In the first part of the trial, dubbed Study 101, 64 participants received single ascending doses of KVD900 capsules, from 5 to 600 mg, or a placebo.

KVD900 capsules were rapidly absorbed in measurable concentrations within the bloodstream, seen within 10 to 20 minutes after administration.

The maximum concentration of the medication in the bloodstream — Cmax — increased with each dose and was reached within one hour. The time until the concentration of KVD900 in blood samples dropped by half, or the medication’s half-life, ranging from 1.94 to 11.7 hours across all doses tested.

Increasing doses of KVD900 extended the time during which kallikrein activity was suppressed by more than 90%.

“These data show that KVD900 rapidly suppresses plasma kallikrein activity, a key mediator of HAE attacks, and may provide the early relief from HAE attack progression that represents a currently unmet need in orally administered management of the disease,” Crockett said. “These findings have since been further validated by the results of our Phase 2 clinical trial for KVD900.”

Following a 10 mg dose, one moderate headache was reported but considered unlikely to be related to the study medication. Mild dizziness was reported by another participant after 5 mg KVD900, potentially caused by the therapy. The remaining adverse events were mild and unrelated to the medicine.

In a separate experiment to assess the effects of therapy formulation, four individuals were given 100 mg of KVD900 in a capsule, and four received a 100 mg tablet. Those who initially took the capsule received the tablet after a period of seven days, and vice versa.

The 100 mg tablet formulation led to a 53% increase in Cmax compared with the capsule formulation. It was also absorbed at a faster rate, without affecting the therapy’s half-life.

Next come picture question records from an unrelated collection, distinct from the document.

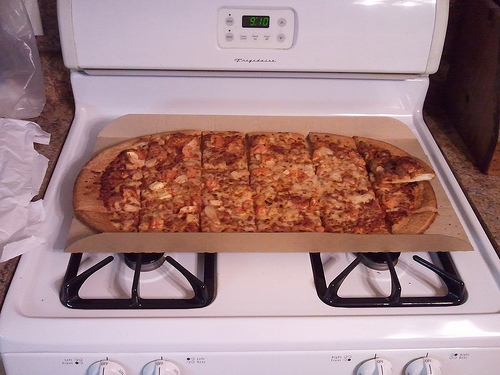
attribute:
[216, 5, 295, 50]
clock — digital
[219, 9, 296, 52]
buttons — gray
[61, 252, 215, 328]
burner — black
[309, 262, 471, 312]
burner — black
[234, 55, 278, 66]
logo — frigidaire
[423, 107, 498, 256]
countertop — granite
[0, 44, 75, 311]
countertop — granite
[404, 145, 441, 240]
crust — brown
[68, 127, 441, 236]
pizza — large, oval-shaped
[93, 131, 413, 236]
sauce — red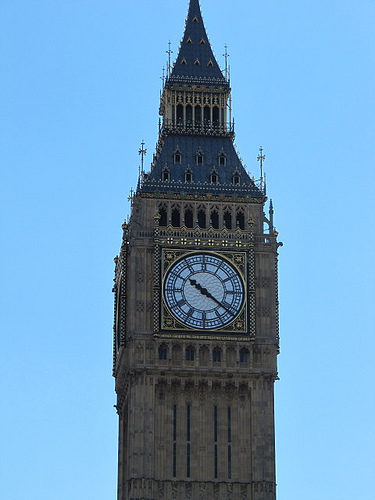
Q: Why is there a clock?
A: It's a clock tower.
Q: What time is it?
A: 10:21.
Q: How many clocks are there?
A: One.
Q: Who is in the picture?
A: No one.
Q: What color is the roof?
A: Blue.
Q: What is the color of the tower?
A: Brown.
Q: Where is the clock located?
A: On the side of the tower.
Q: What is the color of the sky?
A: Blue.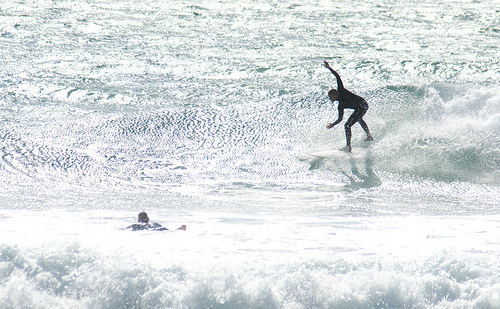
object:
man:
[312, 61, 374, 154]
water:
[1, 2, 490, 210]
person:
[126, 206, 188, 233]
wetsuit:
[342, 87, 368, 137]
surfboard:
[315, 143, 368, 163]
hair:
[328, 87, 336, 95]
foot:
[343, 144, 352, 153]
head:
[329, 85, 338, 105]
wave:
[380, 85, 498, 201]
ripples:
[22, 142, 365, 202]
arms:
[324, 55, 341, 130]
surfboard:
[125, 228, 199, 237]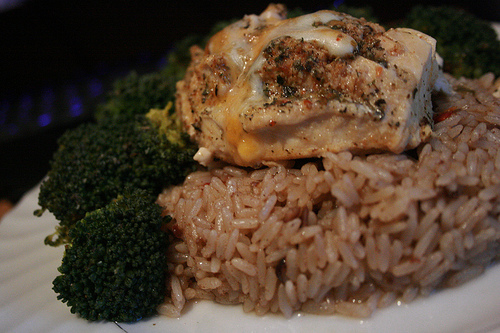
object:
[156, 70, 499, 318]
rice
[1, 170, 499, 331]
plate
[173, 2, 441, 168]
chicken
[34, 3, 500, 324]
broccoli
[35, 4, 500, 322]
food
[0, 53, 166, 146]
fire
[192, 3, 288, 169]
small bone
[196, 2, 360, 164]
cheese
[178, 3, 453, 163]
toppings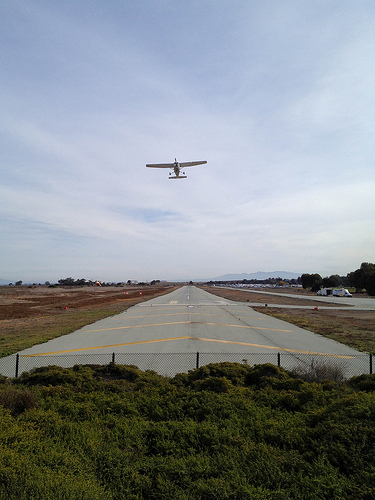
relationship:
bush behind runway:
[189, 279, 194, 285] [1, 286, 374, 379]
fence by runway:
[2, 352, 374, 374] [1, 286, 374, 379]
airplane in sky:
[145, 159, 207, 181] [1, 0, 374, 284]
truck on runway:
[334, 287, 355, 299] [220, 285, 374, 310]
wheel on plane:
[181, 171, 186, 176] [145, 159, 207, 181]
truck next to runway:
[334, 287, 355, 299] [1, 286, 374, 379]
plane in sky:
[145, 159, 207, 181] [1, 0, 374, 284]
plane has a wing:
[145, 159, 207, 181] [146, 163, 175, 168]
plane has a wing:
[145, 159, 207, 181] [178, 159, 208, 168]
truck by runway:
[334, 287, 355, 299] [1, 286, 374, 379]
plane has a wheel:
[145, 159, 207, 181] [181, 171, 186, 176]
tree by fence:
[299, 358, 350, 385] [2, 352, 374, 374]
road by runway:
[251, 298, 352, 317] [1, 286, 374, 379]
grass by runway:
[263, 308, 374, 354] [1, 286, 374, 379]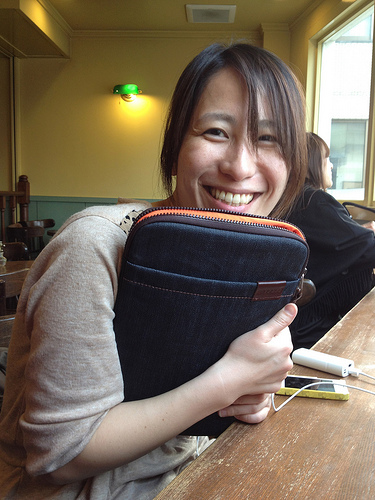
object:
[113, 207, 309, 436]
tablet case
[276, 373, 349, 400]
cellphone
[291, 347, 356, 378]
charger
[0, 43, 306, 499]
woman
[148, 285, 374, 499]
table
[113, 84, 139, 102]
light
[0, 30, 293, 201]
wall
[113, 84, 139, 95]
shade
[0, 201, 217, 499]
blouse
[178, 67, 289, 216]
face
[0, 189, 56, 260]
chair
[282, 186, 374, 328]
poncho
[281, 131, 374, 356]
woman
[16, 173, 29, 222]
rail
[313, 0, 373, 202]
window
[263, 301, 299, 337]
thumb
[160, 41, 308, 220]
hair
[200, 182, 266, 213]
grin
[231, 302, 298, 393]
hand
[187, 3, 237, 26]
vent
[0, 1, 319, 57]
ceiling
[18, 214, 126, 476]
sleeve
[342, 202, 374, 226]
bag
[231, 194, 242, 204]
teeth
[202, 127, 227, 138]
eye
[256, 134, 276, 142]
eye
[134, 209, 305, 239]
lining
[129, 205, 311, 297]
zipper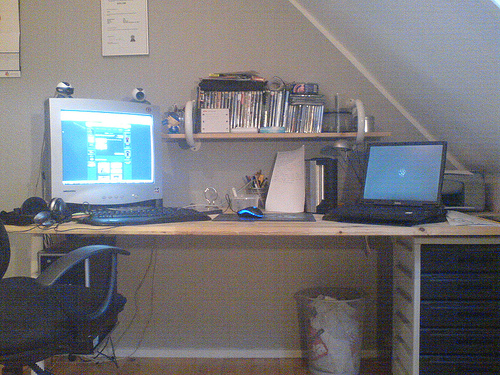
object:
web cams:
[129, 87, 154, 105]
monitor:
[46, 96, 164, 206]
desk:
[0, 199, 499, 374]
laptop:
[321, 138, 448, 228]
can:
[293, 286, 364, 375]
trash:
[309, 293, 339, 301]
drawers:
[423, 244, 500, 275]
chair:
[0, 217, 135, 374]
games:
[195, 91, 203, 134]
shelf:
[164, 86, 390, 143]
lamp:
[330, 137, 350, 153]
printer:
[440, 169, 490, 214]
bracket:
[181, 97, 196, 152]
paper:
[263, 144, 311, 214]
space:
[0, 0, 499, 375]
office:
[0, 0, 500, 375]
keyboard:
[82, 203, 213, 227]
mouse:
[236, 206, 265, 220]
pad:
[209, 208, 317, 223]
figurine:
[162, 102, 183, 133]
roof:
[285, 0, 500, 176]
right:
[286, 1, 499, 368]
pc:
[47, 95, 213, 226]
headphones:
[32, 197, 75, 232]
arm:
[35, 242, 130, 321]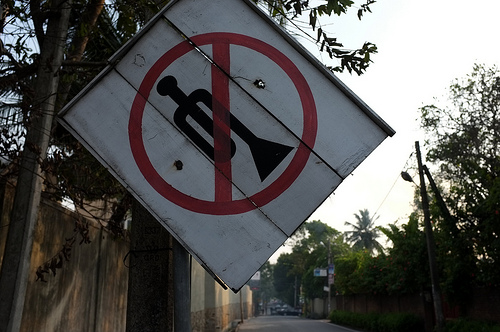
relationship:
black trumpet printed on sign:
[156, 74, 295, 183] [57, 5, 398, 295]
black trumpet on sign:
[153, 70, 295, 188] [57, 5, 398, 295]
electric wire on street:
[366, 136, 445, 228] [234, 312, 353, 329]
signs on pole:
[313, 265, 325, 277] [324, 235, 334, 315]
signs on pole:
[56, 4, 398, 294] [1, 2, 71, 330]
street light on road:
[405, 137, 478, 329] [253, 306, 318, 328]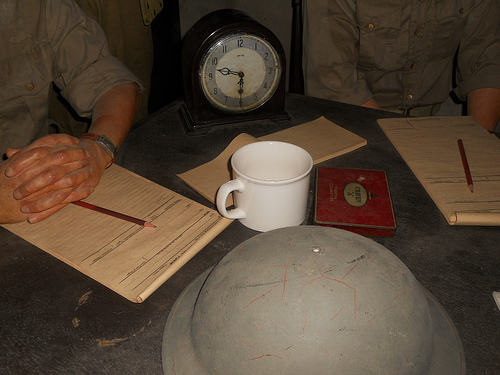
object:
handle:
[216, 179, 245, 219]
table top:
[1, 270, 162, 374]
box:
[313, 167, 397, 237]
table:
[0, 92, 497, 375]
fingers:
[4, 133, 94, 223]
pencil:
[70, 200, 157, 227]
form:
[0, 163, 236, 304]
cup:
[216, 141, 314, 233]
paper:
[375, 115, 500, 226]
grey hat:
[161, 224, 466, 375]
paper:
[176, 115, 367, 209]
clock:
[177, 9, 295, 136]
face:
[201, 34, 282, 113]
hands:
[0, 129, 104, 228]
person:
[301, 0, 499, 132]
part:
[353, 280, 369, 292]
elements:
[312, 245, 320, 253]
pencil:
[456, 139, 475, 193]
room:
[0, 4, 497, 375]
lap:
[450, 75, 499, 100]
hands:
[380, 118, 415, 129]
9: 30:
[208, 67, 244, 106]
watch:
[78, 133, 118, 169]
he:
[0, 0, 145, 227]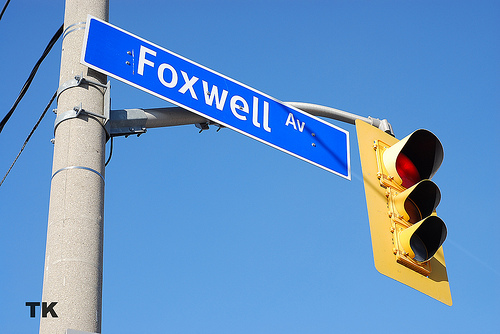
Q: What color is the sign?
A: Blue.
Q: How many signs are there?
A: One.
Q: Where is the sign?
A: On the pole.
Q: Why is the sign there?
A: To tell people what street they are on.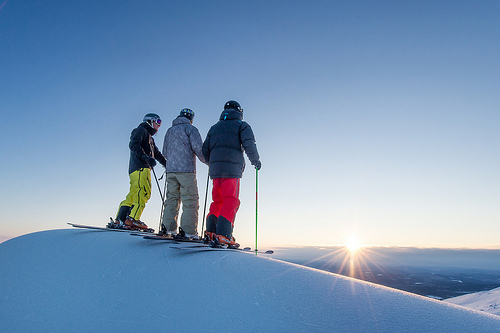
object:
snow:
[0, 228, 500, 332]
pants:
[205, 176, 240, 238]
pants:
[118, 167, 152, 220]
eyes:
[156, 120, 162, 125]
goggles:
[146, 117, 162, 126]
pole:
[254, 162, 259, 250]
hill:
[269, 244, 499, 292]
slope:
[236, 253, 500, 332]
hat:
[224, 100, 243, 112]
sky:
[0, 0, 500, 250]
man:
[107, 113, 166, 230]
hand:
[145, 156, 157, 168]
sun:
[340, 229, 376, 252]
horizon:
[238, 239, 500, 253]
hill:
[0, 224, 500, 332]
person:
[200, 100, 262, 250]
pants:
[160, 173, 199, 235]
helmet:
[142, 112, 162, 125]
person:
[159, 107, 209, 242]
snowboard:
[174, 242, 207, 245]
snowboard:
[129, 233, 164, 236]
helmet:
[223, 100, 244, 114]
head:
[219, 99, 245, 121]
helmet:
[179, 108, 196, 120]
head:
[178, 107, 195, 119]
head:
[141, 113, 162, 135]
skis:
[72, 224, 125, 229]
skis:
[182, 248, 246, 252]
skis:
[143, 236, 199, 242]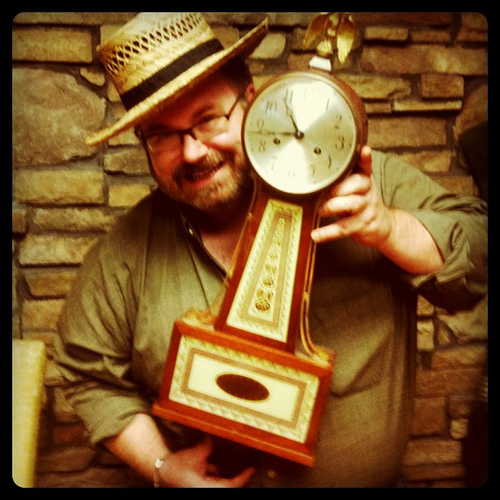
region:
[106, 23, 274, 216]
head of a person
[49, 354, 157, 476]
arm of a person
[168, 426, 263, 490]
hand of a person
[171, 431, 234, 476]
finger of a person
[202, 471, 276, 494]
finger of a person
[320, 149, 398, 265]
hand of a person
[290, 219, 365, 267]
pinky of a person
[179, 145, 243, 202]
mouth of a person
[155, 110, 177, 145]
eye of a person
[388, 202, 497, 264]
arm of a person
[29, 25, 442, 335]
Wall is brown color.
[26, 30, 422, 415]
Wall is made of stones.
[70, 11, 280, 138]
Man is wearing brown hat.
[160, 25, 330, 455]
Clock is brown and golden color.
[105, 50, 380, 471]
Man is holding the clock in hand.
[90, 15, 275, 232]
Man is wearing eye glass in eyes.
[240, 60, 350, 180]
10.44 is the time shown in clock.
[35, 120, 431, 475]
Man is wearing brown shirt.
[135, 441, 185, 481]
Man is wearing bracelet in hand.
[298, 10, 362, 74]
Bird symbol in top of the clock.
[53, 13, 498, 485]
This is a person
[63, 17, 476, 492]
This is a person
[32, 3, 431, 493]
This is a person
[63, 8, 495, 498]
This is a person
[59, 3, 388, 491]
This is a person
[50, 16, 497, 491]
This is a person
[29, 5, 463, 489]
This is a person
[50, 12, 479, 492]
This is a person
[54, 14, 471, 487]
This is a person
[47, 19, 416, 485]
this is a man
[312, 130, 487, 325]
this is a hand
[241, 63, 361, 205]
this is a clock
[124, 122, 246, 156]
the man is in glasses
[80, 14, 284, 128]
this is a hat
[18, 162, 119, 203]
this is a block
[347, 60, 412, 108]
this is a block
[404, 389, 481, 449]
this is a block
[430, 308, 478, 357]
this is a block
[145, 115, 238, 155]
glasses on the man's face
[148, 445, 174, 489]
bracelet on man's wrist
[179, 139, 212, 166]
the nose on the man's face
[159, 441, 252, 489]
the man's right hand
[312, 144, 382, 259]
the man's left hand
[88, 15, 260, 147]
hat on the man's head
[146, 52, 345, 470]
wooden clock held by the man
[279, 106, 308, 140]
black hour hand on clock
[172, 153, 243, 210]
the beard on the man's face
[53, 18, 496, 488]
Man holding clock in front of stone wall.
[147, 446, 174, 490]
Pale wrist covered by silver bracelet.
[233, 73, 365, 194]
Clock face reading 10:43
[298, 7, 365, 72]
Edge of bronze bird adorning trophy.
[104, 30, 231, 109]
Black band around hat.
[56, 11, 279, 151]
Straw hat with black band.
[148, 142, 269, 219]
Brown beard and mustache.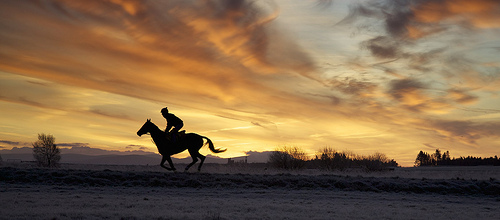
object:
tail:
[200, 136, 227, 153]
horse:
[137, 119, 227, 173]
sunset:
[3, 101, 500, 167]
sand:
[3, 185, 498, 220]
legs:
[170, 126, 182, 135]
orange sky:
[0, 0, 500, 168]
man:
[161, 107, 185, 135]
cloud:
[0, 0, 500, 166]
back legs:
[192, 148, 207, 172]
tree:
[414, 149, 500, 167]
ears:
[147, 119, 149, 122]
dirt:
[0, 166, 500, 220]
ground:
[0, 162, 500, 220]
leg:
[160, 157, 170, 169]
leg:
[166, 156, 179, 173]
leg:
[184, 149, 199, 172]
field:
[0, 154, 500, 220]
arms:
[165, 118, 173, 131]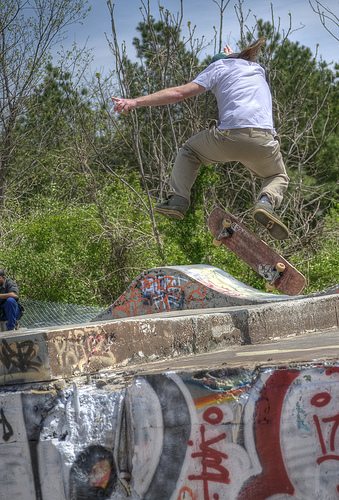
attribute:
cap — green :
[206, 43, 228, 65]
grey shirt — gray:
[209, 62, 264, 112]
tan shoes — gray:
[156, 191, 200, 230]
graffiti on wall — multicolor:
[133, 365, 337, 500]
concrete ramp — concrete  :
[5, 299, 331, 373]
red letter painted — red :
[170, 367, 337, 499]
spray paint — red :
[5, 379, 192, 494]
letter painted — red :
[203, 400, 230, 427]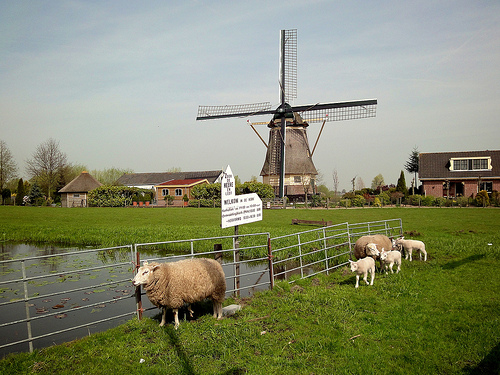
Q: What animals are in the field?
A: Sheep.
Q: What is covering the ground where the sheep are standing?
A: Green grass.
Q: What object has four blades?
A: The windmill.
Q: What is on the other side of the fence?
A: A pond.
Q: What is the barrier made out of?
A: Metal.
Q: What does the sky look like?
A: Light blue and clear.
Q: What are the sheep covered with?
A: Wool.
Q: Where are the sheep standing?
A: In a green field.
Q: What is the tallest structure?
A: A windmill.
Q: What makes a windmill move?
A: The wind.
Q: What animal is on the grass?
A: Sheep.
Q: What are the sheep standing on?
A: Green grass.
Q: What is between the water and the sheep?
A: A metal fence.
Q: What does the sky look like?
A: Cloudy.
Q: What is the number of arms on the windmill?
A: Four.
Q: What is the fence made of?
A: Metal.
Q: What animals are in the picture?
A: Sheep.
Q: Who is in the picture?
A: Only the sheep.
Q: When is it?
A: Day time.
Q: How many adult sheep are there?
A: Two.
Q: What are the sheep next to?
A: A fence.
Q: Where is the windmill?
A: Behind the sheep.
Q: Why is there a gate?
A: To block the sheep from the water.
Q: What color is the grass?
A: Green.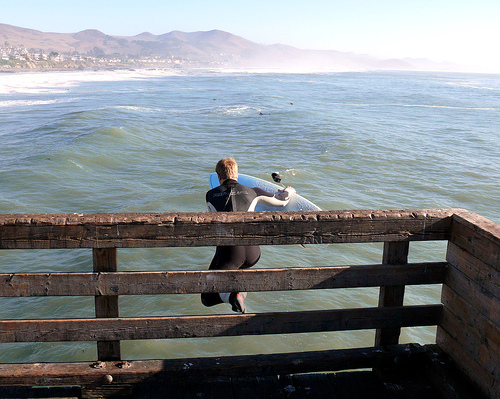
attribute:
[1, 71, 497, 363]
water — pictured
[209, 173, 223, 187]
surf board — blue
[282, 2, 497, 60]
sky — blue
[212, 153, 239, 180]
hair — cut , short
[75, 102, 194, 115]
wave — ocean wave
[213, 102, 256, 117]
wave — ocean wave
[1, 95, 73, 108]
wave — ocean wave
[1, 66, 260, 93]
wave — ocean wave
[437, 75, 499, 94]
wave — ocean wave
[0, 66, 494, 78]
beach — white, sandy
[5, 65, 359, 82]
surf — white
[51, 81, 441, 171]
ocean — greenish-gray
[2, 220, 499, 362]
railing — old, brown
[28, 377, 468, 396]
platform — elevated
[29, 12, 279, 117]
hills — brown 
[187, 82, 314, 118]
birds — black, round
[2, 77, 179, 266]
wave — small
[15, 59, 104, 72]
bank — green , brown 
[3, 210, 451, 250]
beam — brown, wooden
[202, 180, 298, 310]
wetsuit — black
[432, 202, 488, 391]
wall — solid, wood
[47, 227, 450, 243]
lines — deep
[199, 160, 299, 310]
surfer — jumping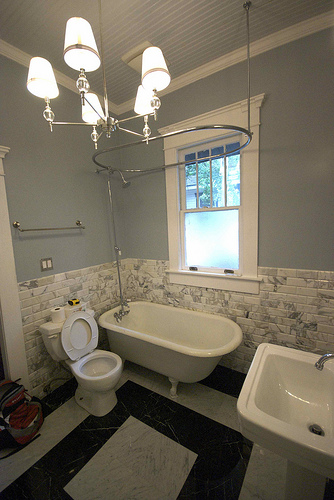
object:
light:
[25, 54, 60, 102]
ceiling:
[0, 0, 334, 107]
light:
[62, 15, 101, 74]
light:
[81, 91, 105, 124]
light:
[133, 82, 160, 116]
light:
[140, 45, 172, 92]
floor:
[1, 359, 334, 500]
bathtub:
[97, 298, 244, 396]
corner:
[115, 104, 132, 299]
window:
[156, 92, 265, 296]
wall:
[117, 30, 334, 376]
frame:
[156, 92, 266, 296]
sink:
[235, 341, 334, 499]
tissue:
[50, 306, 65, 324]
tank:
[38, 308, 97, 364]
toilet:
[39, 306, 124, 419]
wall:
[0, 52, 129, 404]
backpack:
[0, 379, 45, 446]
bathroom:
[0, 0, 334, 498]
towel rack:
[12, 219, 86, 234]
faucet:
[314, 347, 334, 374]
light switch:
[40, 256, 52, 272]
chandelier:
[26, 0, 173, 152]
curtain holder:
[91, 122, 254, 174]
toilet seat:
[60, 310, 99, 363]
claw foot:
[169, 377, 180, 399]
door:
[0, 146, 34, 399]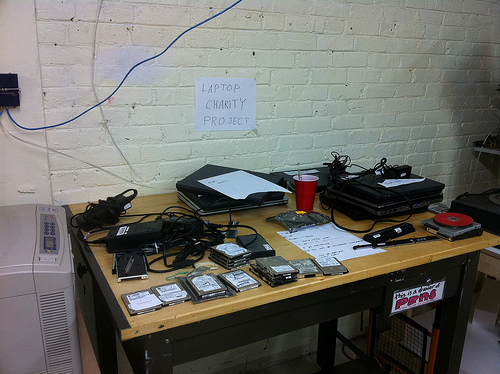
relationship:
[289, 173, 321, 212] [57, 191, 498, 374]
cup on desk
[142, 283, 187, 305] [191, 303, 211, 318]
disk on desk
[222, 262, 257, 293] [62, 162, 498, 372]
disk on desk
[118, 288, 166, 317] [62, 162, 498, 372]
disk on desk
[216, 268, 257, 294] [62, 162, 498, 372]
disk on desk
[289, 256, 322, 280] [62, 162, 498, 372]
disk on desk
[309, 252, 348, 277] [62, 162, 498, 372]
disk on desk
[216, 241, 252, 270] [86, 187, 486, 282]
disk on desk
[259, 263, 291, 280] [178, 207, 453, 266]
disk on desk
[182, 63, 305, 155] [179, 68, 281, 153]
sign has text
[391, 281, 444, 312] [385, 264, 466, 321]
label on drawer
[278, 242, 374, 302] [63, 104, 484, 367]
disk on desk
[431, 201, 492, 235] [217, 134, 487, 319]
disk on desk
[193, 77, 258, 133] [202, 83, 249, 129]
sign has text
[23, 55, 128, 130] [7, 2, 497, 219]
cord against wall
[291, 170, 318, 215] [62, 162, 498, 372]
cup on desk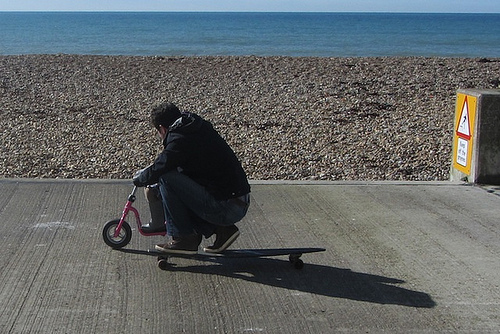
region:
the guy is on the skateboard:
[129, 84, 290, 267]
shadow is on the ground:
[255, 259, 443, 314]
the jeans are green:
[157, 186, 249, 238]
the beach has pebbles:
[243, 70, 425, 172]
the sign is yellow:
[439, 93, 488, 180]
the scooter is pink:
[98, 179, 170, 254]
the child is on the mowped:
[123, 178, 174, 239]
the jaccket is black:
[144, 123, 258, 198]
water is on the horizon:
[262, 37, 487, 60]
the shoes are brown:
[153, 223, 276, 253]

To investigate the impact of food consumption, two groups of six volunteers were given 600 mg of KVD900 before and after a meal. Those who initially received the therapy after a meal were then given KVD900 while fasting 48 hours later, and vice versa.

Although Cmax dropped about 29% following the consumption of a high-fat meal, food did not affect overall exposure. Absorption time was significantly longer for fed versus fasted participants (2.5 hours vs. 30 minutes).

When given in the form of a 600 mg tablet, KVD900 reduced kallikrein activity by more than 90% between 20 minutes and eight hours in fasting conditions and between 30 minutes and eight hours after a meal.

Here, 15 mild averse events were reported by eight participants. Three of five instances of headache were considered probably related to KVD900, two after and one before eating. Overall, there were no adverse event trends related to food consumption and no reported digestive-related side effects.

In a second Phase 1 trial, called Study 102, 42 healthy adult men and women were given, under fasting conditions, either 600 mg KVD900 tablets at eight-, four-, and two-hour intervals, or a placebo.

Similar Cmax values were reached after the first interval administration. After the third dose, Cmax doubled for the eight- and four-hour interval doses and tripled for the two-hour interval doses.

A total of 19 mild adverse events in 12 participants were reported, and all were resolved. KVD900 had no clinically relevant effects on electrocardiogram findings, including heart rate.

“Evaluation of single and triple administrations of up to 600 mg of KVD900 capsules and tablets to healthy human male and female participants demonstrated that KVD900 is generally safe and well tolerated,” the researchers wrote.

“Nearly complete [kallikrein] inhibition was maintained from [about] 20 minutes after intake for up to 8 hours,” supporting the “potential of KVD900 for a rapid and sustained suppression of the production of bradykinin during an HAE attack,” they wrote.